=== What the task requires ===
Begin at the line containing "right hip: (202, 137)" in the records below, end at the line containing "nose: (111, 151)", and retype each line in that span exactly. No other line and no image should appear.

=== Collected data ===
————

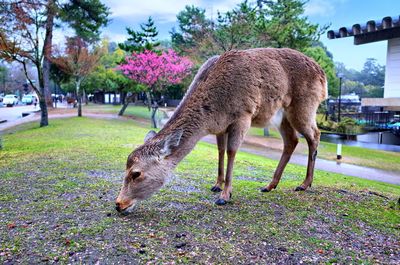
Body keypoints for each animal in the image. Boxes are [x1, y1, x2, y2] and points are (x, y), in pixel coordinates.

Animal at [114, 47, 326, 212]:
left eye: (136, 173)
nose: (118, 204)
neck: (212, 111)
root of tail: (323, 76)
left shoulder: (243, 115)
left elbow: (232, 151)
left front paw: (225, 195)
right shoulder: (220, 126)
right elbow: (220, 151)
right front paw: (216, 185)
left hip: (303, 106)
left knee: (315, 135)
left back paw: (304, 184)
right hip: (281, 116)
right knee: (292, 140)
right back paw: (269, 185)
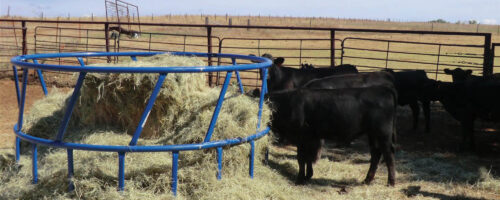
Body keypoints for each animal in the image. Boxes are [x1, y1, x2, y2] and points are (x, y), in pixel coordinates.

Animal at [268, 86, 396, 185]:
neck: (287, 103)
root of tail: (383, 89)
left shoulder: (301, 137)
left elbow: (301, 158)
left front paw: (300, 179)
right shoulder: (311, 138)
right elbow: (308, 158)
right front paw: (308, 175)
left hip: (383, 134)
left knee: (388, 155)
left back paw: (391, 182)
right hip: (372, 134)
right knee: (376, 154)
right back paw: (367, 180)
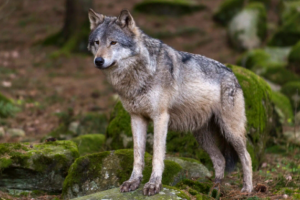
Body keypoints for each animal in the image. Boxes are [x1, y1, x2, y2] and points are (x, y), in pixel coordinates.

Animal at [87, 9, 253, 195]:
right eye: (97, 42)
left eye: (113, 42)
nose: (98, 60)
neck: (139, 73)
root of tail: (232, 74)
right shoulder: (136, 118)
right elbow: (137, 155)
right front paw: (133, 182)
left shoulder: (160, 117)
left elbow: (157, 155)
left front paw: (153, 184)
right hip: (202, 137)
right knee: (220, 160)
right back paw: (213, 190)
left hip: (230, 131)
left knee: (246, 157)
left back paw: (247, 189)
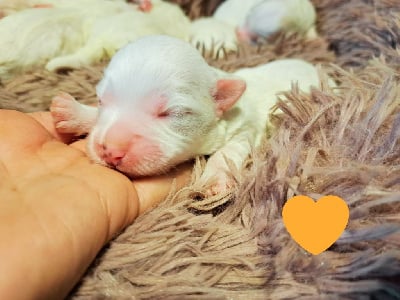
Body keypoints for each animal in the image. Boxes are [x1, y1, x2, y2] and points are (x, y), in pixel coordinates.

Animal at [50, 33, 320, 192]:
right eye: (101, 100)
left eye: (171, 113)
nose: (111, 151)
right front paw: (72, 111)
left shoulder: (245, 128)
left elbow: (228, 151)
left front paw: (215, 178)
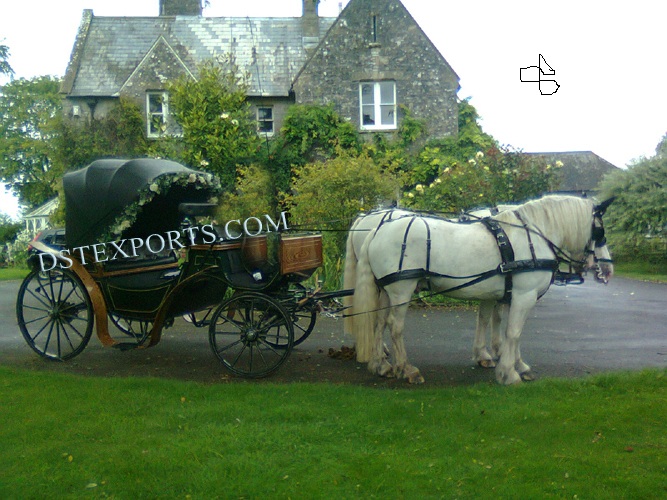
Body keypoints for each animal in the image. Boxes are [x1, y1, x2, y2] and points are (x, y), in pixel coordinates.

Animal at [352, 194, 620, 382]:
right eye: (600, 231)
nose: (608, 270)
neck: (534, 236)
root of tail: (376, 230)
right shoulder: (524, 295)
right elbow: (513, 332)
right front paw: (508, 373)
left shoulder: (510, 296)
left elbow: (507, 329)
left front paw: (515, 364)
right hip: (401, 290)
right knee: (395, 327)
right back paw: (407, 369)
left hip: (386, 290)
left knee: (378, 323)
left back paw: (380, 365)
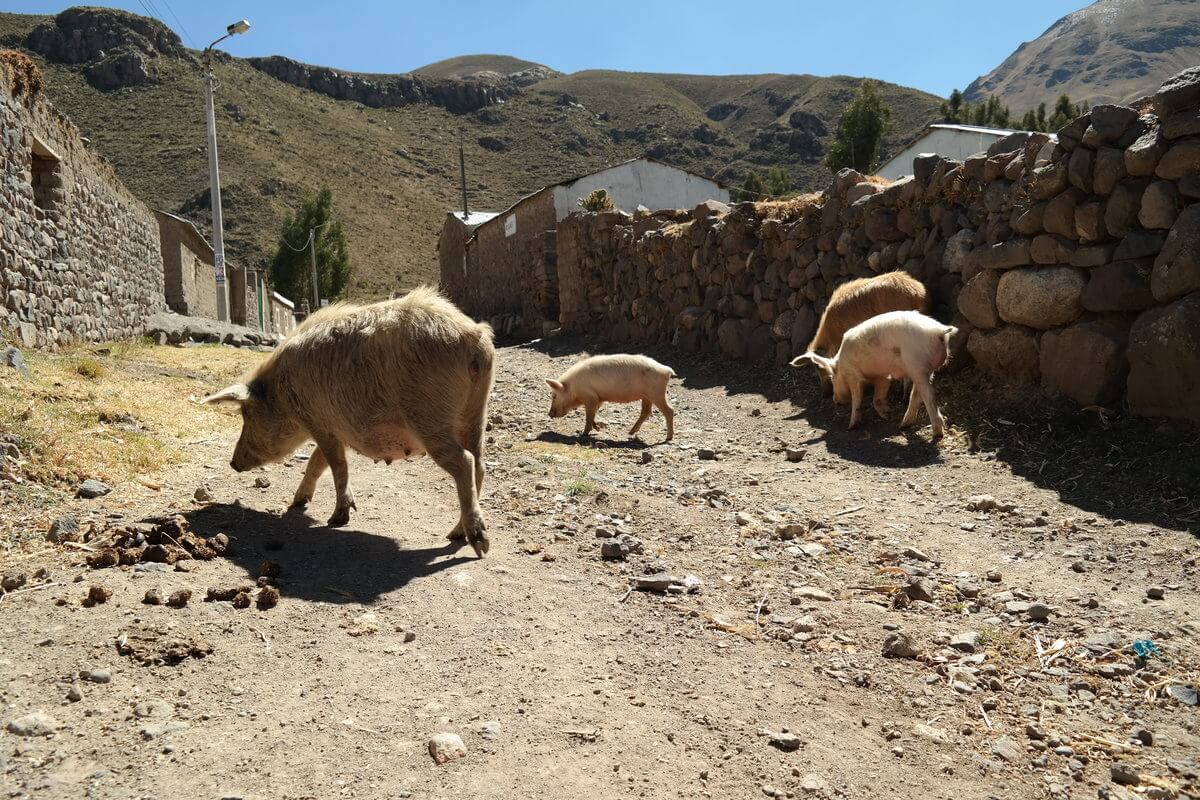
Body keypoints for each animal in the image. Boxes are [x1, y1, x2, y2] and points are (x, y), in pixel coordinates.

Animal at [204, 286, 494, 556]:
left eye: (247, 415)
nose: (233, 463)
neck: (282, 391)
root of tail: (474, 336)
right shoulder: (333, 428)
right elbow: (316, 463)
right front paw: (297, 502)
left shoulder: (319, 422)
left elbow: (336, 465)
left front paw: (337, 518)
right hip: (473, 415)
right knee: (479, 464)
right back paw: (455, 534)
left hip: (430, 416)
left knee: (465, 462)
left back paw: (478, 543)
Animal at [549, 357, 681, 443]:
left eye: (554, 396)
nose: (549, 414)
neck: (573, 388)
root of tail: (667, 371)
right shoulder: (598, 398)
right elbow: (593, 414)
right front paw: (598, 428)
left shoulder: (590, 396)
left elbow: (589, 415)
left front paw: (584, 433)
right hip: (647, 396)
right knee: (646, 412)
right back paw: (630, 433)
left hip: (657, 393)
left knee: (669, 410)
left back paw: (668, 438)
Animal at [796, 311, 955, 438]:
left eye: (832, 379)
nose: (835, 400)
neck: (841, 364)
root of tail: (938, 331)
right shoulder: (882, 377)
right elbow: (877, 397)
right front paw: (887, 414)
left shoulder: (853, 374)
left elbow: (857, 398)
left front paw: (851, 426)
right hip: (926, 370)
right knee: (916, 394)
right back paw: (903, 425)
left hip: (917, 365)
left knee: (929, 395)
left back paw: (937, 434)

————

=== Result of this exercise ===
right hip: (202, 137)
right knee: (220, 160)
right back paw: (213, 190)
left hip: (230, 131)
left knee: (246, 157)
left back paw: (247, 189)
Body keypoints for each animal in the image. Boxes are [x1, y1, x2, y2] and points are (x, y), in pixel coordinates.

Animal at [50, 33, 320, 192]:
right eye: (101, 100)
left eye: (171, 113)
nose: (111, 151)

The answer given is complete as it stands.